- Theatrical release poster
- Spanish: Fuga de cerebros
- Directed by: Fernando González Molina
- Written by: Curro Velázquez Álex Pina
- Produced by: Daniel Écija; Mercedes Gamero; Pablo Olivares;
- Starring: Mario Casas; Amaia Salamanca; Alberto Amarilla; Canco Rodríguez; Gorka Lasaosa; Pablo Penedo;
- Cinematography: Sergio Delgado
- Edited by: Irene Blecua
- Music by: Manel Santiesteban; Cecilia Krull;
- Production company: A3 Films
- Distributed by: Hispano FoxFilm
- Release date: 24 April 2009;
- Running time: 104 minutes
- Country: Spain
- Languages: Spanish; English;
- Box office: €7 million

= Brain Drain (film) =

Brain Drain (Fuga de cerebros) is a 2009 Spanish romantic comedy film directed by Fernando González Molina and starring Mario Casas and Amaia Salamanca. The film is an A3 Films production.
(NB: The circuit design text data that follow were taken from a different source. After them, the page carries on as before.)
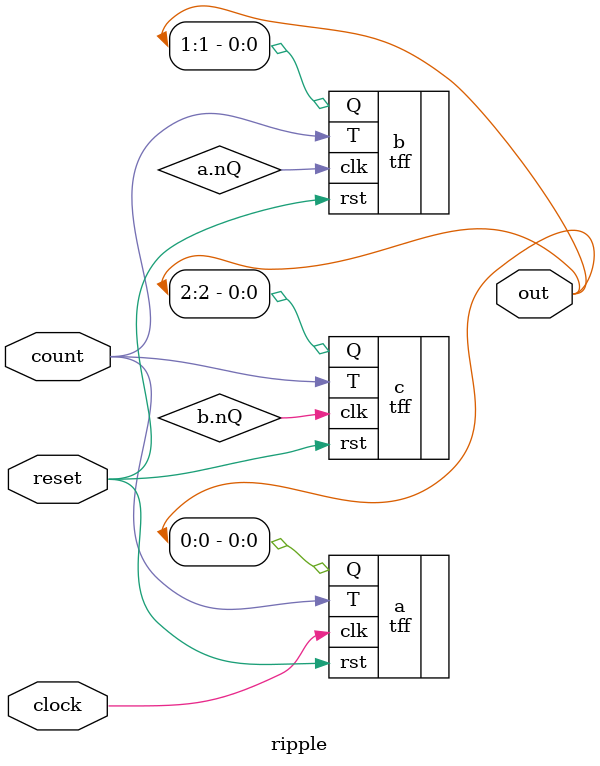
<source format=v>
module ripple(
    input count,
    input reset,
    input clock,
    output [2:0] out
    );
    
    tff a(
        .T(count),
        .clk(clock),
        .rst(reset),
        .Q(out[0])
        );

    tff b(
        .T(count),
        .clk(a.nQ),
        .rst(reset),
        .Q(out[1])
        );

    tff c(
        .T(count),
        .clk(b.nQ),
        .rst(reset),
        .Q(out[2])
        );

endmodule
</source>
The production started on 14 July 2008 in Madrid and Gijón, and its premier was on 24 April 2009. Due to great success at the Spanish box office, the film spawned off a sequel, Brain Drain 2 (2011) and an Italian remake Fuga di Cervelli (2013).

== Plot ==
The film begins with an 18 year old Emilio (Mario Casas) who credits his amorous misadventures with Natalia (Amaia Salamanca) to his physical problems (orthodoncy, orthosis, etc.) When he is 18, he finally gets rid of all his dental paraphernalia and has a chance to confess to Natalia his love. But when she gets a student grant to attend Oxford University (England), all his friends try to help him by going to Oxford too with fake grants.

However, once there, the group must confront several problems, such as their poor English and their disabilities and quirks (one of Emilio's friends is blind, another is paraplegic and the last one is a drug dealer). Despite their impediments, they do their best to help Emilio get closer to Natalia, with disastrous results.

== Cast ==
- Mario Casas as Emilio Carbajosa Benito
- Amaia Salamanca as Natalia
- Alberto Amarilla as José Manuel "Chuli" Sánchez Expósito
- Gorka Lasaosa as Rafael "Ruedas" Garrido Calvo
- Pablo Penedo as Felipe "Corneto" Roldán Salas
- Canco Rodríguez as Raimundo "Cabra" Vargas Montoya
- Blanca Suárez as "Angelical voice"/Speaker
- Sarah Mühlhause as Claudia
- Simon Cohen as Edward Chamberlain
- Carlos Santos as Potro
- Reg Wilson as Professor
- Asunción Balaguer as Emilio's grandmother
- Joan Dalmau as Emilio grandfather
- Álex Angulo as Cecilio Garrido
- Loles León as Rita Calvo
- David Fernández Ortiz as Loren Sánchez
- José Luis Gil as Manuel Roldán
- Mariano Peña as Julián Roldán
- Fernando Guillén as Natalia's grandfather
- Antonio Resines as Natalia's father
- Óscar Casas as Young Emilio Carbajosa Benito (11 years old)
- Oliver Vigil as Young Emilio Carbajosa Benito (8 years old)
- Andrea Diaz as Young Natalia

== Reception ==
In its first week at the Spanish theaters, the film reached €1.22 mill at the office box and nearly 200,000 spectators saw it. With those takings, Brain Drain was the first on the Spanish box and a hit forward to State of Play.

Meanwhile, in the international box office: in United States, the film got $1,614,121 in its first weekend at cinemas.

The total income amounted to almost €7 million, becoming the biggest blockbuster Spanish film in 2009.

The film itself, however, was panned by critics. On Letterboxd the movie has a 2-star rating.